The majority of pre-clinical studies of hypoxic-ischemic encephalopathy at term-equivalent have focused on either relatively mild insults, or on functional paradigms of cerebral ischemia or hypoxia-ischemia/hypotension. There is surprisingly little information on the responses to single, severe 'physiological' insults. In this study we examined the evolution and pattern of neural injury after prolonged umbilical cord occlusion (UCO). 36 chronically instrumented fetal sheep at 125-129 days gestational age (term = 147 days) were subjected to either UCO until mean arterial pressure was < = 8 mmHg (n = 29), or sham occlusion (n = 7). Surviving fetuses were killed after 72 hours for histopathologic assessment with acid-fuchsin thionine. After UCO, 11 fetuses died with intractable hypotension and 5 ewes entered labor and were euthanized.

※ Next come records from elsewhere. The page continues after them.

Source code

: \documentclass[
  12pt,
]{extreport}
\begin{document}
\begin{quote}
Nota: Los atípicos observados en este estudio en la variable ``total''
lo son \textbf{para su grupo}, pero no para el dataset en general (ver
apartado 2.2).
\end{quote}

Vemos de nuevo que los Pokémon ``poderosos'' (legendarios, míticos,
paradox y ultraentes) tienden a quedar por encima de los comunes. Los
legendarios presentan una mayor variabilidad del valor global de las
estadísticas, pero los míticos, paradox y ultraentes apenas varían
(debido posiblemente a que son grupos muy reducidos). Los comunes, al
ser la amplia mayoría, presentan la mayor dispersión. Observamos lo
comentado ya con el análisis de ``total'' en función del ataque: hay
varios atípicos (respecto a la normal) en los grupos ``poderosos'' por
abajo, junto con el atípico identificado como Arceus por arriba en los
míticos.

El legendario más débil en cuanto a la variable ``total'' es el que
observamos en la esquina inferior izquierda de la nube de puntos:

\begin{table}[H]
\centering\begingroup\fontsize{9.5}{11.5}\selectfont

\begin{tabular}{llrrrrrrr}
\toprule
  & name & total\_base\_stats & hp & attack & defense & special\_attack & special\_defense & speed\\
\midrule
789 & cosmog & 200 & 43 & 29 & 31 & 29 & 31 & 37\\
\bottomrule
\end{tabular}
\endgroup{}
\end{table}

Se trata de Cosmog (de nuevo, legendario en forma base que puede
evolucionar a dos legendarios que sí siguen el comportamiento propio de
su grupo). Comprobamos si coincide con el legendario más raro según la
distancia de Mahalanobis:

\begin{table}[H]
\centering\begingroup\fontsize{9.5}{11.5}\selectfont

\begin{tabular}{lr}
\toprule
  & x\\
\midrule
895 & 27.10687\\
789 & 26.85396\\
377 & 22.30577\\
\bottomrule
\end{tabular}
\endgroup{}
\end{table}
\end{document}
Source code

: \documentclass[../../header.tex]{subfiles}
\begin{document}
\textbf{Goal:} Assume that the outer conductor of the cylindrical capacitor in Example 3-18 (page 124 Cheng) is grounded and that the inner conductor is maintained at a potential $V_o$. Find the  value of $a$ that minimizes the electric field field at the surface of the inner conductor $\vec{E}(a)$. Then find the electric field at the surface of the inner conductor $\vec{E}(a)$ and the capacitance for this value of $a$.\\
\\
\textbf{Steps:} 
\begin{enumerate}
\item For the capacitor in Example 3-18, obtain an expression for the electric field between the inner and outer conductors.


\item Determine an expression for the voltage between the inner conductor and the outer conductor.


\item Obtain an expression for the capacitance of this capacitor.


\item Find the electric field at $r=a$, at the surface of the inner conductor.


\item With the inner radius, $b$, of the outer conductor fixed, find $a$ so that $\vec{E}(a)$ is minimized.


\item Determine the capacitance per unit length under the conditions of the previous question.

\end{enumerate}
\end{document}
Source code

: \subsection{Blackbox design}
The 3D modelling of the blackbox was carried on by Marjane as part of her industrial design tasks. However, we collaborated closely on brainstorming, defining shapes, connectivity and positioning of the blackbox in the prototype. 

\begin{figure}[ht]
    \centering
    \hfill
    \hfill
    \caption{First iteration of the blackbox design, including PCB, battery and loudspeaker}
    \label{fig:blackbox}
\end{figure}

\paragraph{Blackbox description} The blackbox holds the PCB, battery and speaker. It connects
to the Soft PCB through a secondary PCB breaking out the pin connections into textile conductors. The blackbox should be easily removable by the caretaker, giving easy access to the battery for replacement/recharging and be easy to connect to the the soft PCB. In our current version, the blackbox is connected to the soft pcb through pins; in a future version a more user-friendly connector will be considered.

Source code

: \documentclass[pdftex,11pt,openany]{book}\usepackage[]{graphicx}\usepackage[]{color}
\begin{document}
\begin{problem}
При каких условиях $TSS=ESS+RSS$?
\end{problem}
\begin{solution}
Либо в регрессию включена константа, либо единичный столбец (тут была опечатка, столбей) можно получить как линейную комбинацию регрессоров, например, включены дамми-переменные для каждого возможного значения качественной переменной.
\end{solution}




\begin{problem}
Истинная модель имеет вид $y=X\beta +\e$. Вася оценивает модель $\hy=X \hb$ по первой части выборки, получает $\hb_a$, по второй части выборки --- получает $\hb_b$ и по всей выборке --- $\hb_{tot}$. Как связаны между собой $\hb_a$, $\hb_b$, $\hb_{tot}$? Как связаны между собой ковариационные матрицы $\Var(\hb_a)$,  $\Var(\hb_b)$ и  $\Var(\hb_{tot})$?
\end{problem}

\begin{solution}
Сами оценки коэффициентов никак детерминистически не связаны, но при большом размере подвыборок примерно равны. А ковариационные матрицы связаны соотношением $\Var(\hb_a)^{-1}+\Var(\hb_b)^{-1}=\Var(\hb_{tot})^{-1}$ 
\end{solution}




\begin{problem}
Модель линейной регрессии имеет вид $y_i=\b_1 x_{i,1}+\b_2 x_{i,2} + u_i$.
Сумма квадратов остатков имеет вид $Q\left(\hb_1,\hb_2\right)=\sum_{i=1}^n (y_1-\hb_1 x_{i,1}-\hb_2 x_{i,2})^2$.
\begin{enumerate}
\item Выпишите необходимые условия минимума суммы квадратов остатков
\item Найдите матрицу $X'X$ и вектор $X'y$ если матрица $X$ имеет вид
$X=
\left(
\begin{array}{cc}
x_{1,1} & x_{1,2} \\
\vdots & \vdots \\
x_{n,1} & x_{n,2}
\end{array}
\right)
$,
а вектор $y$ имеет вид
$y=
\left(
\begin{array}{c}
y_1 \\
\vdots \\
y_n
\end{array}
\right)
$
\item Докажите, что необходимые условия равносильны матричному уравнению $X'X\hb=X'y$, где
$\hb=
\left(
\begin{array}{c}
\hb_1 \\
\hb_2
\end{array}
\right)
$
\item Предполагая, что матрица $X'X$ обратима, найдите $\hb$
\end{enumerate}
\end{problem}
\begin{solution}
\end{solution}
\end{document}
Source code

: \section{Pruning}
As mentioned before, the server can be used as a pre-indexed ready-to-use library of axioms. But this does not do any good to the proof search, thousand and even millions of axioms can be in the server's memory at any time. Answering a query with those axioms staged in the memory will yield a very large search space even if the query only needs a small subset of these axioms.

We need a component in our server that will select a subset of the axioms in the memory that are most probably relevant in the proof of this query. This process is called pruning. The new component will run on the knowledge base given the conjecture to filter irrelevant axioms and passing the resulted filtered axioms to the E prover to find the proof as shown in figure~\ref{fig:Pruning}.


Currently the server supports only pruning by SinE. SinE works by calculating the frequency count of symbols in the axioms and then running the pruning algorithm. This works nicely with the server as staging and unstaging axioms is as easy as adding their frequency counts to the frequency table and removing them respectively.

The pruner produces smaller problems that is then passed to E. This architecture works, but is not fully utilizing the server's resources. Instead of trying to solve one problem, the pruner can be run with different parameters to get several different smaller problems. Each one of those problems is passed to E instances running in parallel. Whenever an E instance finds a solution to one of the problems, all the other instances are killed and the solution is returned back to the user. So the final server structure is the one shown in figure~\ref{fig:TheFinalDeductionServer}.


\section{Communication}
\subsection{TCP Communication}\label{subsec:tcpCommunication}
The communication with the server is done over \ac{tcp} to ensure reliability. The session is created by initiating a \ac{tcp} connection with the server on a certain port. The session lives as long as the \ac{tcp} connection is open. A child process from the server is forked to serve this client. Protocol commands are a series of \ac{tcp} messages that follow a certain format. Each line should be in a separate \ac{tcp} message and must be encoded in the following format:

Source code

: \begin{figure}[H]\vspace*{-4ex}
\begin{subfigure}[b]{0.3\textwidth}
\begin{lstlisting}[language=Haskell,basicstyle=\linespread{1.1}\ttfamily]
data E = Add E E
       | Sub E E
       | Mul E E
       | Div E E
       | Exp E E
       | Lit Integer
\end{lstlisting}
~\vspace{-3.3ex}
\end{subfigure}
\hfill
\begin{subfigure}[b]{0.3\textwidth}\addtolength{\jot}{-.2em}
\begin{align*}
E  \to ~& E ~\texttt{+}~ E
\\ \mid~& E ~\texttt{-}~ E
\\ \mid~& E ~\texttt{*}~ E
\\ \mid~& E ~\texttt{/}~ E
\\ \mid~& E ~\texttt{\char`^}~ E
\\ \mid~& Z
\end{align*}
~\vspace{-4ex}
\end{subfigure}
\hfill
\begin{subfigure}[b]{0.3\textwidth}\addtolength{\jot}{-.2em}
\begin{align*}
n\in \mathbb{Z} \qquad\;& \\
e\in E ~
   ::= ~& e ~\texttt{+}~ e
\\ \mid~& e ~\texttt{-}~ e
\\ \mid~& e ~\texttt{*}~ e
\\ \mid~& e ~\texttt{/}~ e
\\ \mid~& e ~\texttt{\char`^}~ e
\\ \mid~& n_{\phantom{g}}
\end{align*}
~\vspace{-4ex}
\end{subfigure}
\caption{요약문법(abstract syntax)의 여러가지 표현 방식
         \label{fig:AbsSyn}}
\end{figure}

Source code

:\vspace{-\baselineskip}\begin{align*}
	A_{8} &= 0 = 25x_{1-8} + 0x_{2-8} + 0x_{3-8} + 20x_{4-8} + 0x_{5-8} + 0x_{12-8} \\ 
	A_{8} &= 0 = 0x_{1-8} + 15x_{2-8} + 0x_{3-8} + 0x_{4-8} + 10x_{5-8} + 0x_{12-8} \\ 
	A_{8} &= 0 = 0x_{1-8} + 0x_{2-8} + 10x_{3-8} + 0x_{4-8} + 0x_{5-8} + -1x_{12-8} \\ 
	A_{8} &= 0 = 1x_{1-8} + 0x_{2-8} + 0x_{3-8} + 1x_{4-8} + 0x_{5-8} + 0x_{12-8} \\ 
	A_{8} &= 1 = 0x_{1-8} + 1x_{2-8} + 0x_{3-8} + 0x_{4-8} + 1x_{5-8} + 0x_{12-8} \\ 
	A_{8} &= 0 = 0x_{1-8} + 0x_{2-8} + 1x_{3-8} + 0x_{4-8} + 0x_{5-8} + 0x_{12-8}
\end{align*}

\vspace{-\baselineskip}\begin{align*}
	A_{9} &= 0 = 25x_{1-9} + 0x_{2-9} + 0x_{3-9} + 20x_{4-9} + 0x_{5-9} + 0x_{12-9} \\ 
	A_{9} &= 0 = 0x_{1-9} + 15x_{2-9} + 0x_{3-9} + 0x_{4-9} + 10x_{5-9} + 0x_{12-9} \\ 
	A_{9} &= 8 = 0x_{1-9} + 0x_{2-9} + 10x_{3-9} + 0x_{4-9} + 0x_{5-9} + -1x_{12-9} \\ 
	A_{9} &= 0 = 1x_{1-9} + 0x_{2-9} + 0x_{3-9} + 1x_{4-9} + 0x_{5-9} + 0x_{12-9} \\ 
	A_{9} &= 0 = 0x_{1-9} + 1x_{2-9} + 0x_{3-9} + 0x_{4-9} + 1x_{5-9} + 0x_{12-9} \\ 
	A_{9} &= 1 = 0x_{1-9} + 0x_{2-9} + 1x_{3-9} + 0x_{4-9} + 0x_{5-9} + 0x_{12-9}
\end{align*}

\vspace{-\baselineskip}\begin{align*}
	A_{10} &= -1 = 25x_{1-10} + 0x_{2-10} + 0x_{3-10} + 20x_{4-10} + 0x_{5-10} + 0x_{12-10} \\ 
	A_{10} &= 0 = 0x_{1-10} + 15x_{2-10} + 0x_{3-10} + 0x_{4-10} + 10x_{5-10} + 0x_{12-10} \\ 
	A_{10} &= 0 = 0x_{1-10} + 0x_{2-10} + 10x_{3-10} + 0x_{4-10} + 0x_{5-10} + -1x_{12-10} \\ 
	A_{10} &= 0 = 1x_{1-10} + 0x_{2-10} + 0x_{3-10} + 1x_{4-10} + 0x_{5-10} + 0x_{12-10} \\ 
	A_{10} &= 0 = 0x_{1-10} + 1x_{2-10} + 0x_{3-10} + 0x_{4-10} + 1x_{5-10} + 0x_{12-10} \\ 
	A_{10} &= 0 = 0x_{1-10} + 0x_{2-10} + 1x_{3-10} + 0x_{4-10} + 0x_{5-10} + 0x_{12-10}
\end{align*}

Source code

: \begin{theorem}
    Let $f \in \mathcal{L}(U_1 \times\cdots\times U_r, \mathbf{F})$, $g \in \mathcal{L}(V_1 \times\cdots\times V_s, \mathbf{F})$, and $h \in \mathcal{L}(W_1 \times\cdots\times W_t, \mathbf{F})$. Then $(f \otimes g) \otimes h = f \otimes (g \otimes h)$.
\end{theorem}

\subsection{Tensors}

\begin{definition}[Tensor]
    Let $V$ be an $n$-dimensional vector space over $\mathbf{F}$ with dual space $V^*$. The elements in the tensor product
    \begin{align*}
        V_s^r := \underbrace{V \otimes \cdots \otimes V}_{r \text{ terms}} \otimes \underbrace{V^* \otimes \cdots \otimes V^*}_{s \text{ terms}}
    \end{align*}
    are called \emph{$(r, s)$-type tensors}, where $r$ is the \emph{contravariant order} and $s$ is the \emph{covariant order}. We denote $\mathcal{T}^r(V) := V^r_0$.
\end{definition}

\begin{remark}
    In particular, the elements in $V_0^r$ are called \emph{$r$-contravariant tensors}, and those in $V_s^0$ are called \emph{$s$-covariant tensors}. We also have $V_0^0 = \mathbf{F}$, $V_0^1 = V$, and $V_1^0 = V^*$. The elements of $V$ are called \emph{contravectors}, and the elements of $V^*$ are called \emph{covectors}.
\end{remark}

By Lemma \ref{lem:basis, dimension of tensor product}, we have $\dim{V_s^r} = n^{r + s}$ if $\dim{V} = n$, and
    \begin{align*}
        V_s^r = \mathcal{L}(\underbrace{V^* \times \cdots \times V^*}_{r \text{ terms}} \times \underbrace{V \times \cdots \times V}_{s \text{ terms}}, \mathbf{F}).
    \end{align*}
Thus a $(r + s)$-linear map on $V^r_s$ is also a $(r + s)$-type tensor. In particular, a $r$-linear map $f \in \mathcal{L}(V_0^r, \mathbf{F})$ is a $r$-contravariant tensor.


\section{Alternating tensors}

The remaining 13 fetuses showed marked EEG suppression followed by evolving seizures starting at 5.8 (6.8) hours (median (interquartile range)). 6 of 13 developed status epilepticus, which was associated with a transient secondary increase in cortical impedance (a measure of cytotoxic edema, p<0.05). All fetuses showed moderate to severe neuronal loss in the hippocampus and the basal ganglia but mild cortical cell loss (p<0.05 vs sham occlusion). Status epilepticus was associated with more severe terminal hypotension (p<0.05) and subsequently, greater neuronal loss (p<0.05). In conclusion, profound UCO in term-equivalent fetal sheep was associated with delayed seizures, secondary cytotoxic edema, and subcortical injury, consistent with the predominant pattern after peripartum sentinel events at term. It is unclear whether status epilepticus exacerbated cortical injury or was simply a reflection of a longer duration of asphyxia.